[PROMPT A] Summarize the passage on hidden workplace cameras in two sentences.

[GIVEN TEXT]
===

Surveillance cameras have become so common that people barely notice them even when they’re in plain sight. Cameras frequently hum at traffic signals, parking lots, stores, even offices and factory floors. They’re not always obvious, though. Employers may want to use hidden cameras to secretly monitor workers–especially if workers are suspected of misconduct and the employer needs to catch them in the act.
But in some circumstances, an employer is wise to resist the temptation to install hidden cameras, and various factors need to be taken into consideration before installing any kind of surveillance system.
Recently attorneys who deal with employment law matters were asked about the implications of installing a hidden camera in an attempt to catch an employee rumored to be sleeping on the job. The employer already had installed surveillance cameras that were easily recognizable, and the employer had issued a written notice to all employees informing them of the surveillance.
Then a manager asked to have a hidden camera installed over the work area where the employee was suspected of sleeping, and the employer sought advice. As is often the case when dealing with workplace issues, no definite yes or no answer exists.
“Generally, you should be able to use a hidden camera in the workplace,” Ryan B. Frazier, an attorney with the Kirton McConkie law firm in Salt Lake City, Utah, says. But risks need to be kept in mind, since laws related to invasion of privacy, the right to engage in protected concerted activity, and union negotiations must be considered. Also, various state laws may restrict the use of surveillance cameras.
Invasion of privacy is a major concern in the decision to install hidden cameras, Frazier says. “Usually, a court would look at whether a hidden surveillance camera is an unjustified invasion of an employee’s privacy,” he wrote in the September issue of Utah Employment Law Letter. “The court would balance the employee’s subjective reasonable expectation of privacy against the employer’s legitimate business interests in conducting surveillance. In this case, monitoring employee conduct (i.e., making sure employees aren’t sleeping on the job) would probably be considered a legitimate interest.”

===

[SOURCE DATA]
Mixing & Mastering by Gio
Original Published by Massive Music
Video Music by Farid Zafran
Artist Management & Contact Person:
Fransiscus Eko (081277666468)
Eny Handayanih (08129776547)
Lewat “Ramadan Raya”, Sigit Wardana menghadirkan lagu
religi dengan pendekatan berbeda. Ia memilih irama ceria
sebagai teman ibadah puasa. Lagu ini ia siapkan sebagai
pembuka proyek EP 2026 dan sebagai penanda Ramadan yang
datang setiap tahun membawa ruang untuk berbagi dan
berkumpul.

===

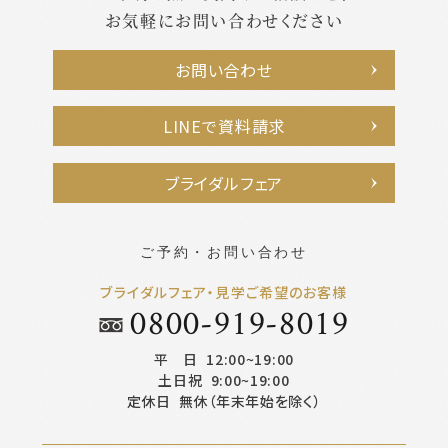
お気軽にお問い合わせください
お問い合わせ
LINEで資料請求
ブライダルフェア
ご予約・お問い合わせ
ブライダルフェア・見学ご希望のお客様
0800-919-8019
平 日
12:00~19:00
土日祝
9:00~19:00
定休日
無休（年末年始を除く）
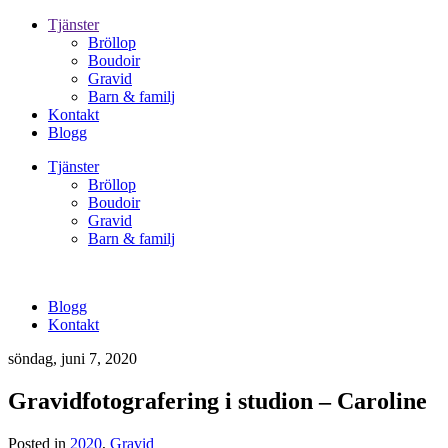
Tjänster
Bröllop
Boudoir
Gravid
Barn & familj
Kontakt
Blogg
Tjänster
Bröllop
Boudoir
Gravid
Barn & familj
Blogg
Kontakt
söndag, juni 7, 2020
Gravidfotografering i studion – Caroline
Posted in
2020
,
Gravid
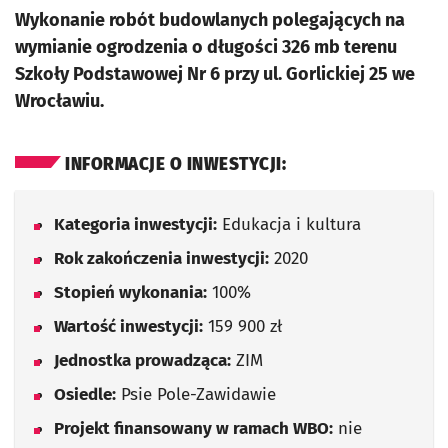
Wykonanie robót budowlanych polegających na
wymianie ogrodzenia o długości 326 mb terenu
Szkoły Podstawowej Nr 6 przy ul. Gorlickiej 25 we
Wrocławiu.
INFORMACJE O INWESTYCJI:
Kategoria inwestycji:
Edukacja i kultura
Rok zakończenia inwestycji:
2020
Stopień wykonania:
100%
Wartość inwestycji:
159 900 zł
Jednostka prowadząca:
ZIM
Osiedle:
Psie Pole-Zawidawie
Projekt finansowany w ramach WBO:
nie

===

[PROMPT B] From the records, give as a numbered list the lines beginning at the line that contains "Mixing & Mastering by Gio" and stopping after the line that contains "pembuka proyek EP", with blank lines left out.

[EXERCISE SOLUTION A] Employers may want to use hidden cameras to secretly monitor workers, especially those suspected of misconduct, but various factors need to be considered before installing any surveillance system. Asked about hiding a camera to catch an employee rumored to be sleeping on the job, attorneys found no definite yes or no answer: such cameras can generally be used, but privacy law, protected concerted activity, union negotiations and state laws carry risks, and a court would balance the employee's reasonable expectation of privacy against the employer's legitimate business interests.

[EXERCISE SOLUTION B]
1. Mixing & Mastering by Gio
2. Original Published by Massive Music
3. Video Music by Farid Zafran
4. Artist Management & Contact Person:
5. Fransiscus Eko (081277666468)
6. Eny Handayanih (08129776547)
7. Lewat “Ramadan Raya”, Sigit Wardana menghadirkan lagu
8. religi dengan pendekatan berbeda. Ia memilih irama ceria
9. sebagai teman ibadah puasa. Lagu ini ia siapkan sebagai
10. pembuka proyek EP 2026 dan sebagai penanda Ramadan yang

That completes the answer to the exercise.